South Africa can and does build its own small satellites, starting with SunSat, which was built by Stellenbosch University and launched by NASA in 1999. South Africa’s second satellite SumbandilaSat was built by local specialist company SunSpace at a cost of R26 million, and is owned by the DST. Although its imaging capacity is not has high as other satellites, it has succeeded in its primary stated mission of proving the viability of affordable micro-satellite technology, the DST says.
In February last year Cabinet approved a move by the DST to buy a majority stake of between 55 and 60 percent in the Stellenbosch-based microsatellite manufacturer. Democratic Alliance science and technology spokeswoman Marian Shinn has said the stake could be worth as much as R100 million.
SumbandilaSat was launched from Kazakhstan in September 2009. It was originally scheduled for launch aboard a Russian naval submarine in 2007, but this fell through.
Despite a stabilisation system problem, SumbandilaSat is currently sending back imagery at no cost, whereas an image from a commercial satellite costs R40000, the DST says. “The lesson learned from the Sumbandila project is how vital it is to launch your satellite on schedule.

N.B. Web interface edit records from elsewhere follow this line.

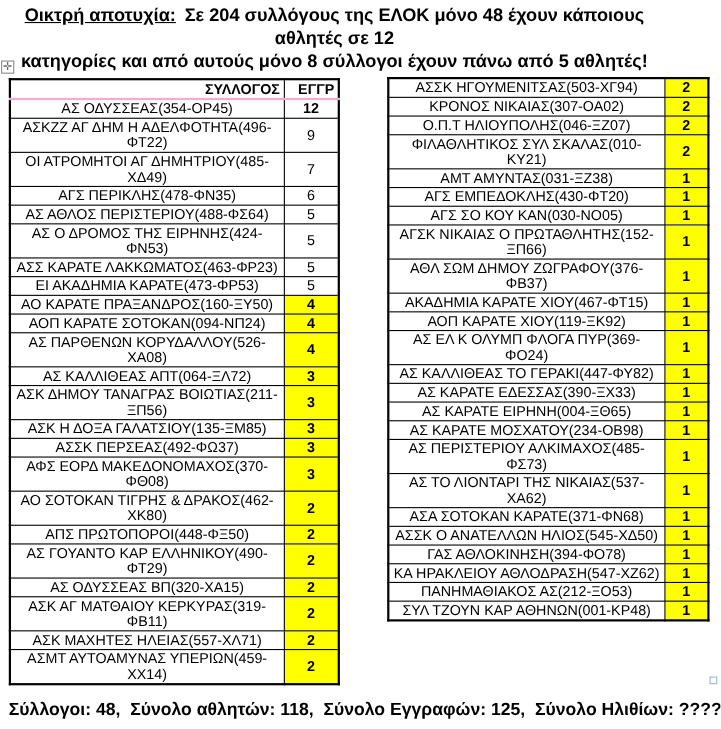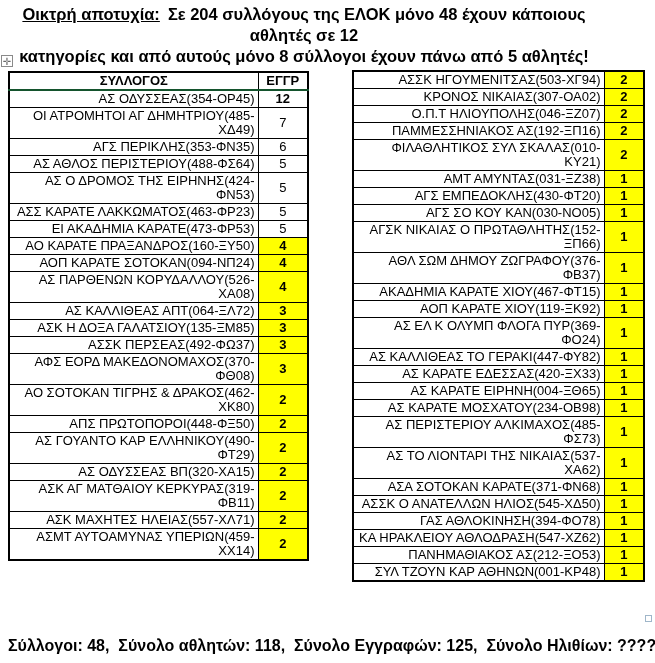--- a/index.html
+++ b/index.html
@@ -21,7 +21,7 @@
     border:1px solid #000;padding:1px 3px;line-height:14px;
     vertical-align:middle;overflow:hidden;
   }
-  .tbl thead th{border-bottom:2px solid #14532d;font-weight:bold;text-align:center;}
+  .tbl thead th{border-bottom:2px solid #f9a8d4;font-weight:bold;text-align:right;}
   .tbl-left{left:8px;top:71px;width:299px;}
   .tbl-right{left:352px;top:70px;width:291px;}
   td.club{text-align:right;}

The ability to launch our own satellites gives us self-reliance and independence, and it will allow SA to plan its launch schedules better.”

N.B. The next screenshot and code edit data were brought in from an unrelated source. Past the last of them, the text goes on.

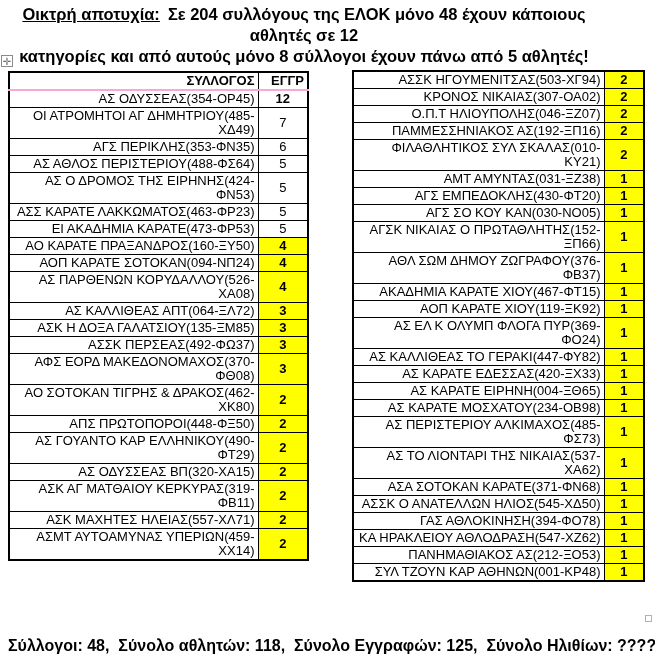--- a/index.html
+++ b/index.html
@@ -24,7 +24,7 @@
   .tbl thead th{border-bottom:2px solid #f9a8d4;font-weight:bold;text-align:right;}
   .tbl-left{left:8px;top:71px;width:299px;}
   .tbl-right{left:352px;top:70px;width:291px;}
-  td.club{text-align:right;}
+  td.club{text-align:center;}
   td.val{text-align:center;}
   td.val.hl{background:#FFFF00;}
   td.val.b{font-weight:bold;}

Satellite launches are expensive – the Times reports that it cost R12 million to launch the 81kg SumbandilaSat – and this is money that could rather be spent in South Africa. The current price for launching a satellite stands at about $20000 per kilogram. According to Marcom, smaller payloads (of up to 100 kg) can cost between $10000 and $30000 per kilogram, depending on payload size and orbit. However, there may be additional costs such as range fees, payload processing fees, insurance, certification and other costs involved. Marcom believes local launch services could be provided at costs below $10000/kg.
“Simply put, without independent access to space, South Africa cannot timely and effectively provide satellite services locally nor to other African countries, nor to other developing nations around the world,” Marcom says.